Foul! Cry the environmentalists, and rightly so. This is nothing more than a disingenuous attempt to make Bush look like the guy with his fingers on the pulse of global warming concerns.

“Friends of the Earth president Brent Blackwelder called the proposal ‘a complete charade. It is an attempt to make the Bush administration look like it takes global warming seriously without actually doing anything to curb emissions.’”

It’s more than a charade. It is two-faced political shenanigans. Bush doesn’t give a tinker’s dam about global warming. The Kyoto Protocol called for reduction of greenhouse gases to 1990 levels by 2012. China and India are listed in the protocol as developing countries, and as such, were exempted. Bush doesn’t want to exempt China and India. He is including them in the 15 nations he wants to meet.

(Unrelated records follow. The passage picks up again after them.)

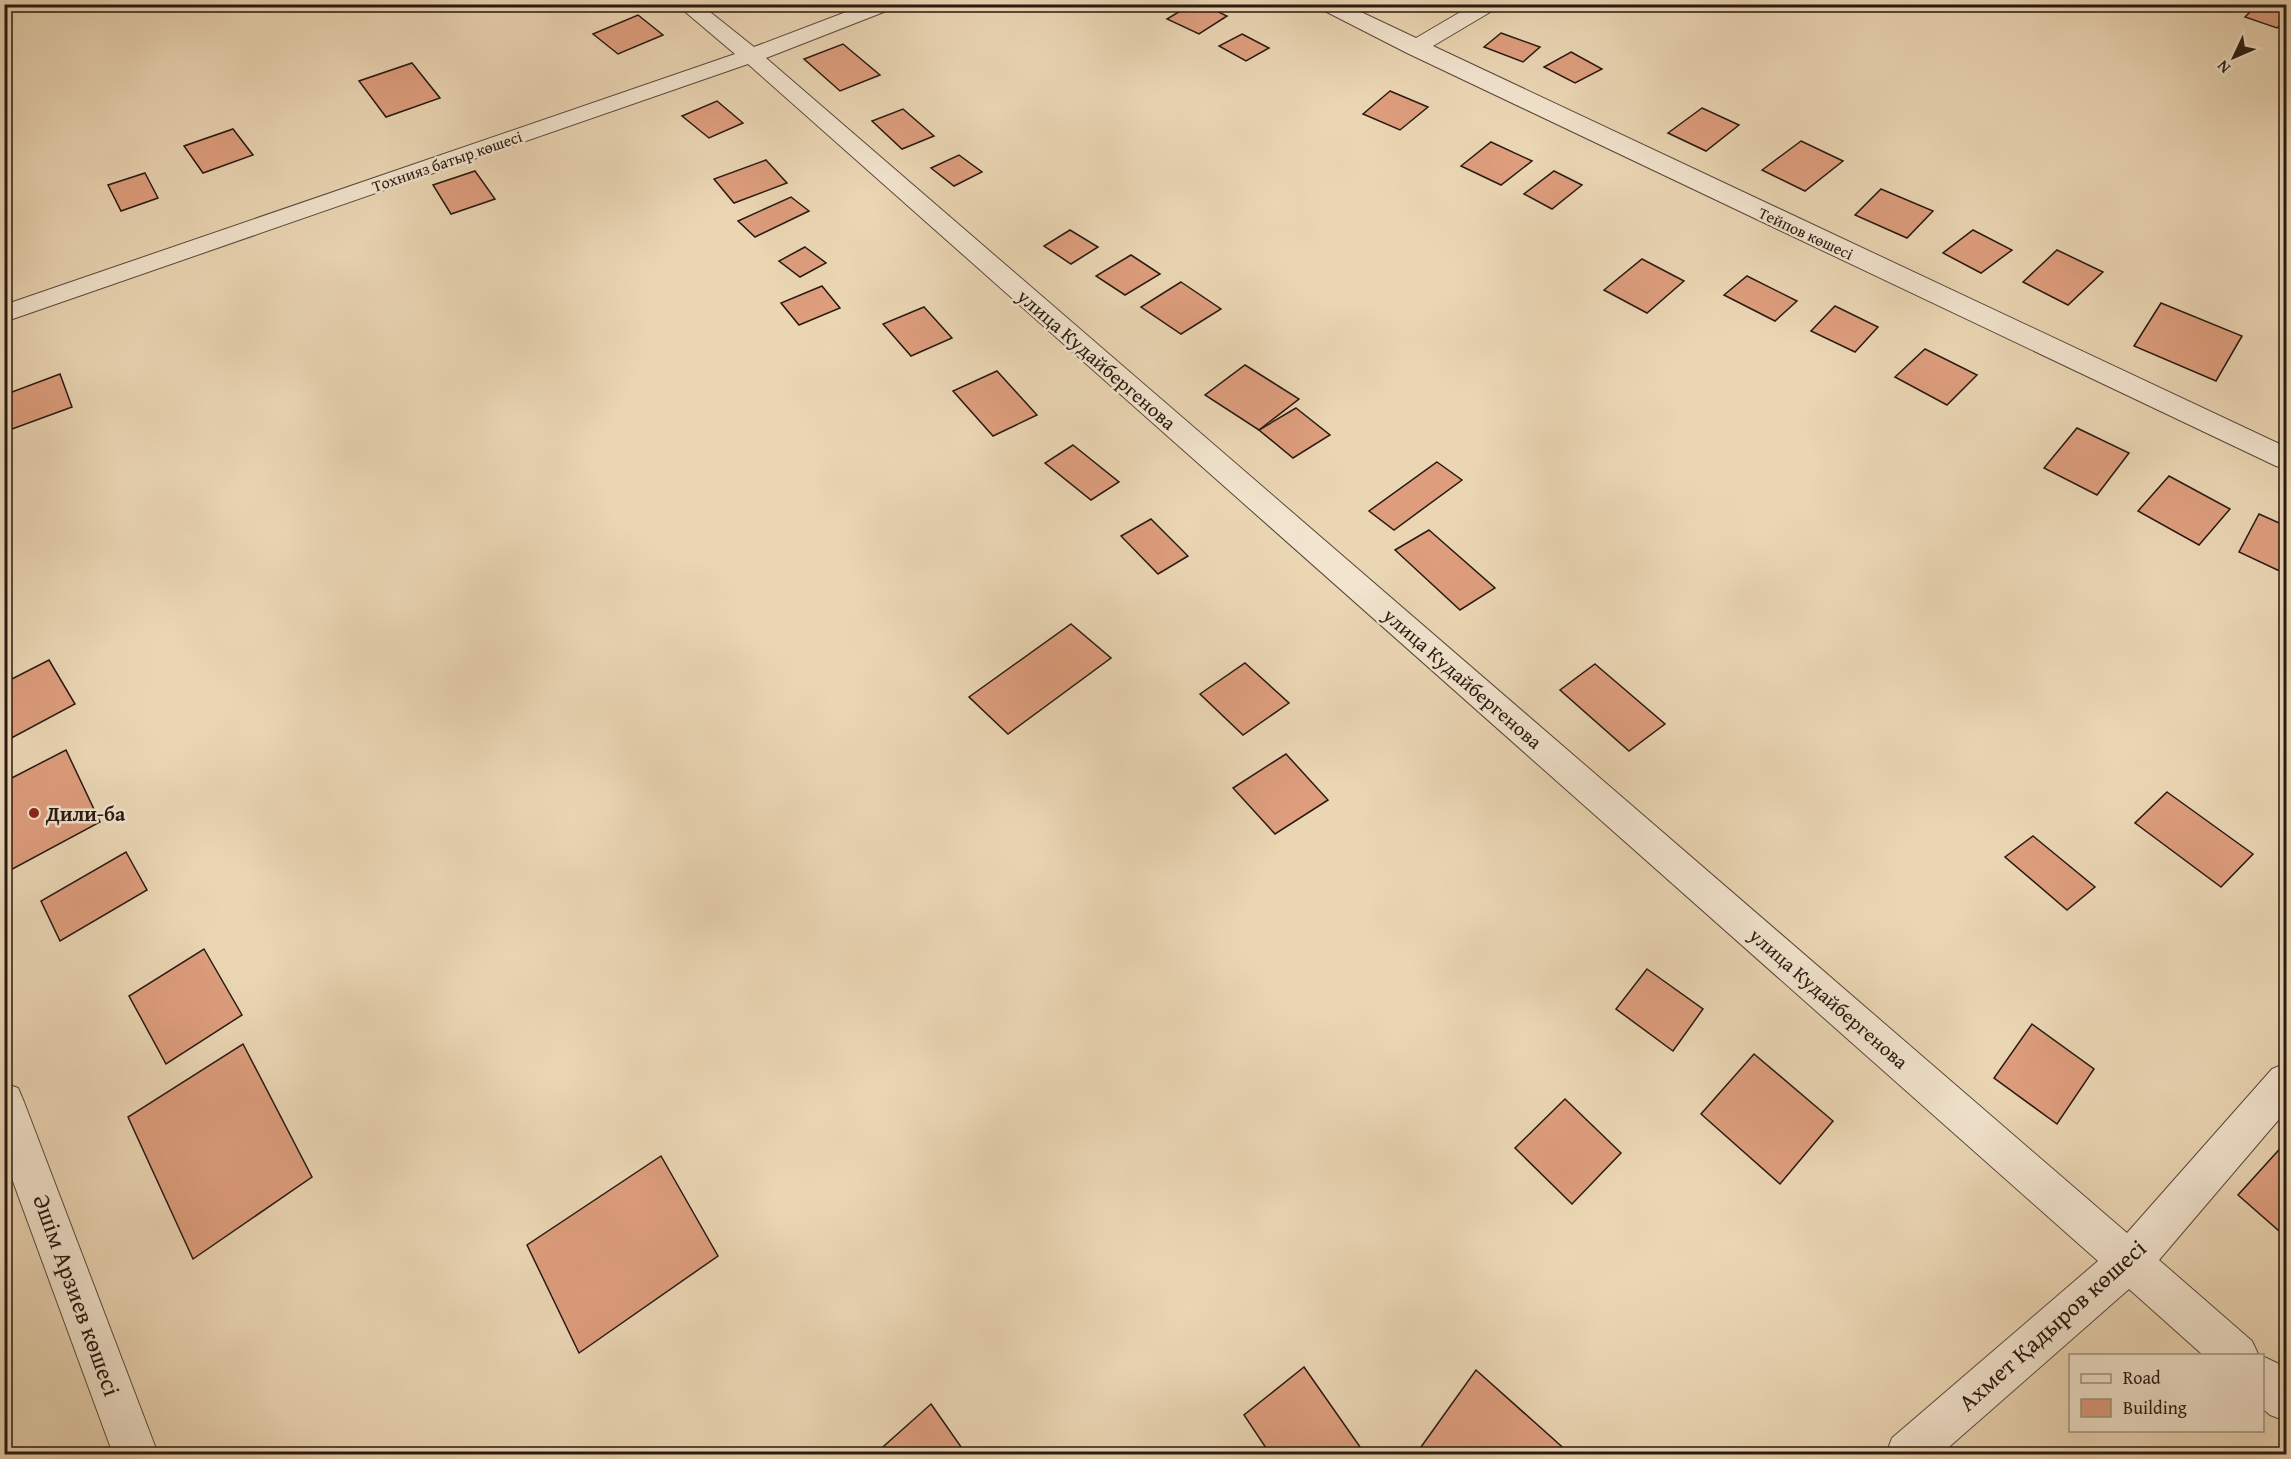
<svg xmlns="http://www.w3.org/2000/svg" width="2291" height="1459" font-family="'Gentium Book Plus',serif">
<rect width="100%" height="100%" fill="#ebd6b4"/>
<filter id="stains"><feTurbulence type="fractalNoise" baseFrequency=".00333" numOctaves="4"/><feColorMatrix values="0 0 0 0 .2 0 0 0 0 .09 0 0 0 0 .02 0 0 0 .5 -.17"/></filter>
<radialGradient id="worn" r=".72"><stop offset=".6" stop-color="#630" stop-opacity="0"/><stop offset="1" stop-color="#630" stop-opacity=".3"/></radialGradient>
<g fill="#de9e7e" stroke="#281911" stroke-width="1.5">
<path d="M1192,4h10l25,12 -28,18 -32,-15z"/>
<path d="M2258,4h28v15l-9,9 -32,-11z"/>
<path d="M638,15l25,20 -45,19 -25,-20z"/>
<path d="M1501,33l39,14 -17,15 -39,-15z"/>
<path d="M1242,34l27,14 -23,13 -27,-15z"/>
<path d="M843,44l37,31 -40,16 -36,-32z"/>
<path d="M1571,52l31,17 -27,14 -31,-16z"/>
<path d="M412,63l28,35 -54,19 -27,-36z"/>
<path d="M1390,91l38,16 -28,23 -37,-16z"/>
<path d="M717,101l26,22 -34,15 -27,-22z"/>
<path d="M1702,108l37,17 -33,26 -38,-18z"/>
<path d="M903,109l31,27 -32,13 -30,-28z"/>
<path d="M233,129l20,26 -50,18 -19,-27z"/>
<path d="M1801,141l42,20 -38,30 -43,-21z"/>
<path d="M1491,142l41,19 -31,24 -40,-19z"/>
<path d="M959,155l23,17 -28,14 -23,-18z"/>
<path d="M766,160l21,23 -53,20 -20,-24z"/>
<path d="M475,171l20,28 -44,15 -18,-29z"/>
<path d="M1554,171l28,14 -30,24 -28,-15z"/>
<path d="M145,173l13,25 -37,13 -13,-26z"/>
<path d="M1881,189l52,22 -26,27 -52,-23z"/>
<path d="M791,197l18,14 -54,26 -17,-16z"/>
<path d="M1070,230l28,17 -27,17 -27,-18z"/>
<path d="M1973,230l39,20 -31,23 -38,-20z"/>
<path d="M805,247l21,16 -26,14 -21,-16z"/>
<path d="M2057,250l46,22 -35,33 -45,-23z"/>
<path d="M1131,255l29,19 -35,21 -29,-19z"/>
<path d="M1642,259l42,22 -37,32 -43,-23z"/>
<path d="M1747,276l50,25 -22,20 -51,-26z"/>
<path d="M1181,282l40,27 -40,25 -40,-27z"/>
<path d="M822,286l18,22 -41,17 -18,-22z"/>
<path d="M2161,303l81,33 -26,45 -82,-35z"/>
<path d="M1835,306l43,21 -23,25 -44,-21z"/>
<path d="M924,307l28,31 -41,18 -28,-32z"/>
<path d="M1925,349l52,26 -30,30 -52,-28z"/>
<path d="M1245,365l54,34 -40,31 -54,-35z"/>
<path d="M997,371l40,44 -44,21 -40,-45z"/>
<path d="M60,374l12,33 -60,22 -8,-21v-13z"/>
<path d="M1296,408l34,27 -37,23 -34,-28z"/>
<path d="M2077,428l52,25 -32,42 -53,-27z"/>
<path d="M1073,445l46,37 -28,18 -46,-37z"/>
<path d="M1437,462l25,18 -68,50 -25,-19z"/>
<path d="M2169,476l61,33 -31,36 -61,-34z"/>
<path d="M2259,514l27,12v48l-47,-22z"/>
<path d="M1151,519l37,37 -30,18 -37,-38z"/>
<path d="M1429,530l66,58 -35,22 -65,-60z"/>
<path d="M1071,624l40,34 -103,76 -39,-37z"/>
<path d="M49,660l26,44 -71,38v-59z"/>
<path d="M1245,663l44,40 -46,32 -43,-41z"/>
<path d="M1595,664l70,60 -36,27 -69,-61z"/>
<path d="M66,750l34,72 -95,51 -1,-91z"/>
<path d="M1286,754l42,46 -53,34 -42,-46z"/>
<path d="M2167,792l86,62 -32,33 -86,-64z"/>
<path d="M2033,836l62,51 -28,23 -62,-53z"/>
<path d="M126,852l21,38 -87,51 -19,-40z"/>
<path d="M204,949l38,66 -76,49 -37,-68z"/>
<path d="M1647,969l56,40 -30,42 -57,-42z"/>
<path d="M2032,1024l62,45 -37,55 -63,-46z"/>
<path d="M243,1044l69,133 -119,82 -65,-142z"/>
<path d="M1754,1054l79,67 -53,63 -79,-70z"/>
<path d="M1565,1099l56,54 -49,51 -57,-56z"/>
<path d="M2286,1142v95l-48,-42z"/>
<path d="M661,1156l57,100 -139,97 -52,-108z"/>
<path d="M1304,1367l61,87h-95l-26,-39z"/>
<path d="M1476,1370l93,83 -1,1h-139l-8,-7z"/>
<path d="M931,1404l35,50h-91z"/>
</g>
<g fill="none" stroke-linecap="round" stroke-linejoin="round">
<g stroke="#59483a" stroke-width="2">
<g id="minor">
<path d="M676,4h24l54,43 113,-43h30l-3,4 -128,50 1361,1175 145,-164 14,-6v48l-127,149 93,81 7,15h-55l-75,-67 -188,165h-55l6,-16 206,-177 -1350,-1197 -744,258v-17l731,-251z"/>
<path d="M1316,4h28l72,34 58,-34h26l-3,4 -64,38 853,401v22l-10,-3 -869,-413 -88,-45z"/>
<path d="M4,1083l14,5 6,14 134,352h-45l-109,-297z"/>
<path d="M2262,1356l15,7 9,7v51l-16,-6 -8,-7z"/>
</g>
</g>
<use href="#minor" fill="#f2e4ce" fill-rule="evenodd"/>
</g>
<circle fill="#8f2418" stroke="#f2e4ce" stroke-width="2" cx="34" cy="813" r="6"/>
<g text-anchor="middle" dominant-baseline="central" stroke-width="5" stroke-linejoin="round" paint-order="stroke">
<g font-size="16" fill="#281911" stroke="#f2e4ce">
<text transform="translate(447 161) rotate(-19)">Тохнияз батыр көшесі</text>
<text transform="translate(1806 233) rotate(25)">Тейпов көшесі</text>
</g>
<g font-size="20" fill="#281911" stroke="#f2e4ce">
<text transform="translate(1097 359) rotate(41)">улица Кудайбергенова</text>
<text transform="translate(1463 678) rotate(41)">улица Кудайбергенова</text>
<text transform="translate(1829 998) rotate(41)">улица Кудайбергенова</text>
</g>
<g font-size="20" font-weight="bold" fill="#281911" stroke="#f2e4ce" text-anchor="start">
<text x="46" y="813">Дили-ба</text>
</g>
<g font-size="24" fill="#281911" stroke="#f2e4ce">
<text transform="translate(77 1295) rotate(70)">Әшім Арзиев көшесі</text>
<text transform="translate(2052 1325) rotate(-42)">Ахмет Қадыров көшесі</text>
</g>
</g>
<rect width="2291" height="1459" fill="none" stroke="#ebd6b4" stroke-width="24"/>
<rect x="6" y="6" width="2279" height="1447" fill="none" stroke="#281911" stroke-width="3"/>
<rect x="12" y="12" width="2267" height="1435" fill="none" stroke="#281911" stroke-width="1.5"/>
<rect x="2069" y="1354" width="195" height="78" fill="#f2e4ce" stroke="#a19382" stroke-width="1.5"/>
<rect x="2081" y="1374" width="30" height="9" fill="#f2e4ce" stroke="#a19382" stroke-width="1.5"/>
<text x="2123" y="1384" font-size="18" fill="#281911">Road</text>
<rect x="2081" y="1399" width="30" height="18" fill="#de9e7e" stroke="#a19382" stroke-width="1.5"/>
<text x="2123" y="1414" font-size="18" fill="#281911">Building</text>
<g transform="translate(2234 57) rotate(226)" stroke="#f2e4ce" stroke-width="4.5" paint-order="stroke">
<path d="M0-4.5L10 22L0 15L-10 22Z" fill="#281911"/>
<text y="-9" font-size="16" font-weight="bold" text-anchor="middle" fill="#281911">N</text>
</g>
<rect width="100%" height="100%" filter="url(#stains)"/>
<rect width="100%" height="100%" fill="url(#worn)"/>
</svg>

A deal breaker, and he knows it.

George Bush is ON RECORD as admitting that global warming is occurring. However, his own EPA had to be directed by the Supreme Court to set emission standards for greenhouse gases.

And even as Bush was speaking his platitudes, his own appointed director of NASA, Michael Griffin, is quoted in the Houston Chronicle as saying “"I have no doubt that global — that a trend of global warming exists. I'm not sure it's fair to say that is a problem we must wrestle with.”

Griffin is at the head of the scientific entity that collects the majority of data indicating that not only are greenhouse gases accumulating at higher and higher concentrations in the atmosphere, but that average temperature on a global scale has increased.

He even goes as far to say that it is arrogant of some people to say what kind of climate is preferable, that the present climate is desired over some other climate.

My guess is that Griffin doesn’t own an expensive beach condo in Port Aransas.

In an effort to spin his boss’ obviously nitwitted remarks, NASA’s chief spokesman, David Mould, said that Griffin was simply saying that it wasn’t NASA’s position to analyze and interpret the data that they collected, and that was to be left to “others, including congress”.

No, David, what he really meant to say was that it is China and India who are doing all the carbon dioxide dumping and that they had just better quit it.